Set problem: Repeat the listing below word for word, from its first line through the line that contains "ഭരണകാര്യങ്ങൾക്കു", including that line, and leave the pictures out.
— start Records provided —
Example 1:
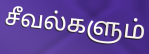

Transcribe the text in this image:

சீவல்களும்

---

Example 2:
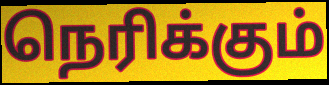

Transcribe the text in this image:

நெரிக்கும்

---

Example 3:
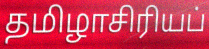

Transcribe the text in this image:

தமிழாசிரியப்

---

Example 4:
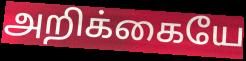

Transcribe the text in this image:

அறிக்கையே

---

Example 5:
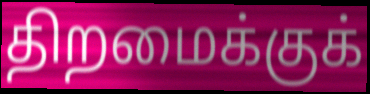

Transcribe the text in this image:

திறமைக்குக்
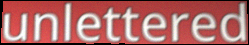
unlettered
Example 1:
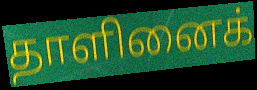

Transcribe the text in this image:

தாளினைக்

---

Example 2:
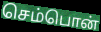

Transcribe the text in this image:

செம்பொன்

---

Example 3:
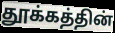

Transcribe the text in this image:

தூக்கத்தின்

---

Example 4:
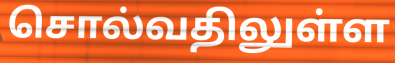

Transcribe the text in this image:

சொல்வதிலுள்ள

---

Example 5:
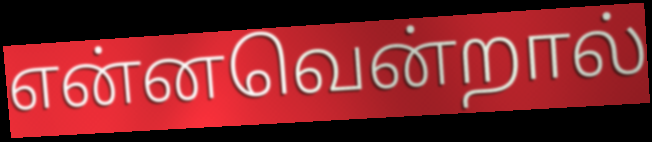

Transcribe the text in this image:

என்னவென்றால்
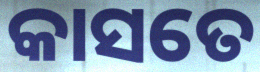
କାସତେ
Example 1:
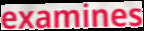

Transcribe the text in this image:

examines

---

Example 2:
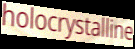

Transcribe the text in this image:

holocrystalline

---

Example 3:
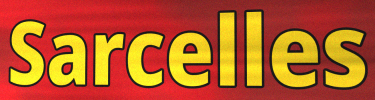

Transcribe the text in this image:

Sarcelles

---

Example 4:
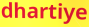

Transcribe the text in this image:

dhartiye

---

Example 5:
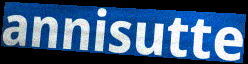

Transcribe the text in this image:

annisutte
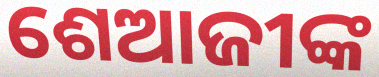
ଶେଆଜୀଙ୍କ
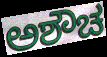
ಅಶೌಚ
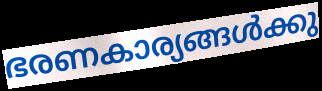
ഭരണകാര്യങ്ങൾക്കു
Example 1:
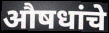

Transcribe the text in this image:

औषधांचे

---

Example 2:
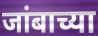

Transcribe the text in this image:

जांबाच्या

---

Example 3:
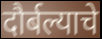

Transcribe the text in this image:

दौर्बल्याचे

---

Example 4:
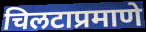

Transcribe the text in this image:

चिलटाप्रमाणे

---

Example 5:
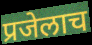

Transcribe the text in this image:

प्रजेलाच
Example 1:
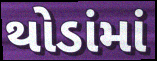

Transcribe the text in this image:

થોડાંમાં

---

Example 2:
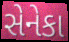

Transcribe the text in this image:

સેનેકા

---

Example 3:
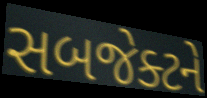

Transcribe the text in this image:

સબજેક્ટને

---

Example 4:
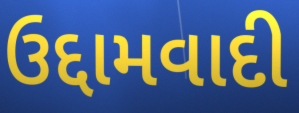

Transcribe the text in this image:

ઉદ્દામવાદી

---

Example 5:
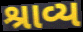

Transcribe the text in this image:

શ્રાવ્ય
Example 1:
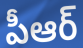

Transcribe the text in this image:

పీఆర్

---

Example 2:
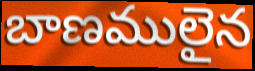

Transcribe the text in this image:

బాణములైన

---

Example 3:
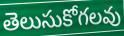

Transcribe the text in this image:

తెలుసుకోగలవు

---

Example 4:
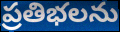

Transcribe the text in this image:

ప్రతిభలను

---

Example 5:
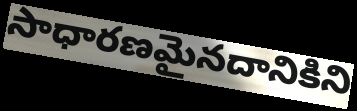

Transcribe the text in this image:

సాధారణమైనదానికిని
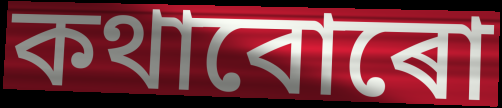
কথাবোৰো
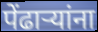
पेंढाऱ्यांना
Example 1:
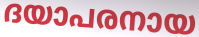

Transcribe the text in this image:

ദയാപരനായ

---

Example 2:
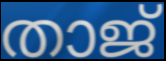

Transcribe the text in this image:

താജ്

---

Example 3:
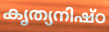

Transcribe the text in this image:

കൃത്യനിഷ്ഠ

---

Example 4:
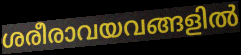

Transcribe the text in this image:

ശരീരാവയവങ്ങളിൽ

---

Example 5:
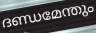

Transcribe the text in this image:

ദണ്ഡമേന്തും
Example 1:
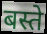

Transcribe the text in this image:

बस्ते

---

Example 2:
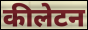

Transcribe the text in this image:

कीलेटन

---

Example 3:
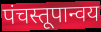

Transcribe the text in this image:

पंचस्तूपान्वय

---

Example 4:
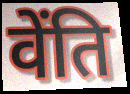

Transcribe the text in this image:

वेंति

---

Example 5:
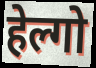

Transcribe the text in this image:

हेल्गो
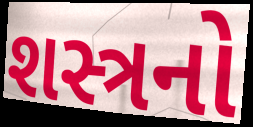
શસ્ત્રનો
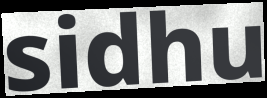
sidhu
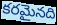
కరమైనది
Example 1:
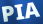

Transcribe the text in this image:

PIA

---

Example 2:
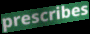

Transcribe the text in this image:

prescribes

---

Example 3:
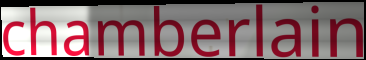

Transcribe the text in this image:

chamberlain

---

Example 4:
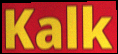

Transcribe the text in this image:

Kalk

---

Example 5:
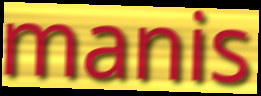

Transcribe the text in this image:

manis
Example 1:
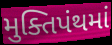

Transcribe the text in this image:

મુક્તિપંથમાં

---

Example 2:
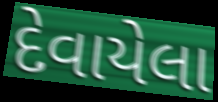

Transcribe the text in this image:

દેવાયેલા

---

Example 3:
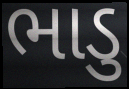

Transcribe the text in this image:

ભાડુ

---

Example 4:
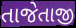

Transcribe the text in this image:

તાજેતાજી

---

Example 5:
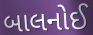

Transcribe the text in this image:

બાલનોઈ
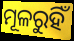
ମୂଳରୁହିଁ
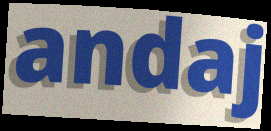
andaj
— end Records provided —
Task result:
Example 1:

Transcribe the text in this image:

சீவல்களும்

---

Example 2:

Transcribe the text in this image:

நெரிக்கும்

---

Example 3:

Transcribe the text in this image:

தமிழாசிரியப்

---

Example 4:

Transcribe the text in this image:

அறிக்கையே

---

Example 5:

Transcribe the text in this image:

திறமைக்குக்
unlettered
Example 1:

Transcribe the text in this image:

தாளினைக்

---

Example 2:

Transcribe the text in this image:

செம்பொன்

---

Example 3:

Transcribe the text in this image:

தூக்கத்தின்

---

Example 4:

Transcribe the text in this image:

சொல்வதிலுள்ள

---

Example 5:

Transcribe the text in this image:

என்னவென்றால்
କାସତେ
Example 1:

Transcribe the text in this image:

examines

---

Example 2:

Transcribe the text in this image:

holocrystalline

---

Example 3:

Transcribe the text in this image:

Sarcelles

---

Example 4:

Transcribe the text in this image:

dhartiye

---

Example 5:

Transcribe the text in this image:

annisutte
ଶେଆଜୀଙ୍କ
ಅಶೌಚ
ഭരണകാര്യങ്ങൾക്കു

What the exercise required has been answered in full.